One of the most important thing we can do as authors is to network with other authors who are likely to be grouped in that “if you like” category. Why? Well, we’ve talked about networking and it’s many benefits before, but in this situation, networking in genre is helpful because authors cross promote other authors they like and whose work they love. Of course, authors promote each other regardless of genre, but (at least from what I’ve noticed on my own blog) our readers are most receptive to suggested reading in our own genre.
Networking can also lead to cross promotion in the form of events–such as Faith’s release party for RAVEN CURSED which will be January 7th at the Booknack (mark your calendar folks) and I feel very honored to have been invited to sign as well. Also, projects like Faith and Catie’s joint novel EASY PICKINGS, act as treats for readers of both writers, but they also expose readers only familiar with one author to the other’s writing, and if they like it, they will like go try out more of that author’s work–that’s great cross-promotion.
This post is starting to run long (and late) so I’ll very quickly fly through just a couple more cross-promotion strategies.
Something I’ve found effective is to always carry bookmarks with me when I visit a bookstore. But I don’t leave them at the front desk–they are rarely picked up by people actually interested in your book (I was an assistant manager of a bookstore for a while and while some bookmarks were seriously looked at, most were taken–sometimes in multiples–by people who just wanted a place marker and would never dream of reading your genre let alone your book.) Here is the strategy I started using in my store when book marks came in, and that I now use with my own books: Instead of having the books waste away on the counter, ask if you can stuff the bookmarks in books. But don’t just stuff them in your own books, stuff them in the newest books by the authors in the “If you like” category. The reader who buys that book gets a free bookmark and, as your target audience, will likely pay at least a moments attention to the bookmark and possibly pick up the book the next time they are at the store.

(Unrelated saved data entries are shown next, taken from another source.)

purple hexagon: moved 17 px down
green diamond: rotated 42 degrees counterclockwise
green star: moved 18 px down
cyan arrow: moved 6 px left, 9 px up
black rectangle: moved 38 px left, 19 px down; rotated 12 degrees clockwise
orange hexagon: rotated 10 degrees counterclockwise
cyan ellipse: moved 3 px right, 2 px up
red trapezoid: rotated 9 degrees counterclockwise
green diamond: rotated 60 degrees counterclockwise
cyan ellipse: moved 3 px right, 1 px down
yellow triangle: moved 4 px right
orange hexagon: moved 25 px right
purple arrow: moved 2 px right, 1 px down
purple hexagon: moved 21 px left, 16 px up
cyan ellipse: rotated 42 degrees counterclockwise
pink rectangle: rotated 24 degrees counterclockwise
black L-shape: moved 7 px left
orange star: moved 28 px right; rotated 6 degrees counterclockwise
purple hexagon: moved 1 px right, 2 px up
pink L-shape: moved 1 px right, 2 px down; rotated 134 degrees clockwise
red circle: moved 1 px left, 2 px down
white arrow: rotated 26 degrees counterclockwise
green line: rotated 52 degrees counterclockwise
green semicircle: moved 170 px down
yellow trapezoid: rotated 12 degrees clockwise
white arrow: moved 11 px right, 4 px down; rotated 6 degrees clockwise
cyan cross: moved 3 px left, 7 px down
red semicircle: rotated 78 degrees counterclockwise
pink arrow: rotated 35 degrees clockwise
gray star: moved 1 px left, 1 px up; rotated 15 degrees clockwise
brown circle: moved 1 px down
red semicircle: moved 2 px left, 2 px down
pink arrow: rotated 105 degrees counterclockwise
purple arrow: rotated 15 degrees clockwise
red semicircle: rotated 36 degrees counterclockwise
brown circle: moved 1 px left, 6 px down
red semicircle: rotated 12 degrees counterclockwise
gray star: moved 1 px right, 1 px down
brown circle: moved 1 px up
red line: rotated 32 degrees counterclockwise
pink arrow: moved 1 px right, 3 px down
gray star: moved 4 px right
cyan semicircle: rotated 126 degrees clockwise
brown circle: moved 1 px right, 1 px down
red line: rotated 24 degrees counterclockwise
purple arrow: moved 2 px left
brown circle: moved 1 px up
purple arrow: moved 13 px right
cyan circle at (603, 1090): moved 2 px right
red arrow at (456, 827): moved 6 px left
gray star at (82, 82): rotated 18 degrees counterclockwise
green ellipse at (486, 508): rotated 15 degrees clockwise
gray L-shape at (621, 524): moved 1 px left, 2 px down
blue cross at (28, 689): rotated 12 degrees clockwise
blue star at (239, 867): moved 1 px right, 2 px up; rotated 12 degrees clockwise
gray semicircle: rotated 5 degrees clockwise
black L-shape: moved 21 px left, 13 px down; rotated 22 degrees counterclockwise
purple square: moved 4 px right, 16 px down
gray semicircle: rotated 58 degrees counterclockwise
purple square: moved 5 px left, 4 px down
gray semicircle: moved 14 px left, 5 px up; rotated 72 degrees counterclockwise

Another way to garner readers through cross-promotion is to review books in your genre on amazon and B&N (but only if you’ve honestly read the book and truly LOVE it). Make the review thoughtful and informative to those who read it. Then sign it with your name and website. If your review was truly interesting, some people might check out who you are. (Note* authors writing reviews is a very controversial subject–particularly when it comes to bad reviews. I personally make a point not to review anything publicly, but I know other authors who’ve used this method of cross-promotion quite successfully.)
There are lots of ways to promote and cross-promote your novel and this is by far not an exhaustive list. What are some methods you’ve either used yourself in the past, or that you’ve seen that convinced you to try a book? And, a question I always love to ask: How do YOU discover new authors and what convinces you to try a book by an author you’ve never read before?
Okay, shutting up now and hitting post because this is late enough. Happy Thursday everyone!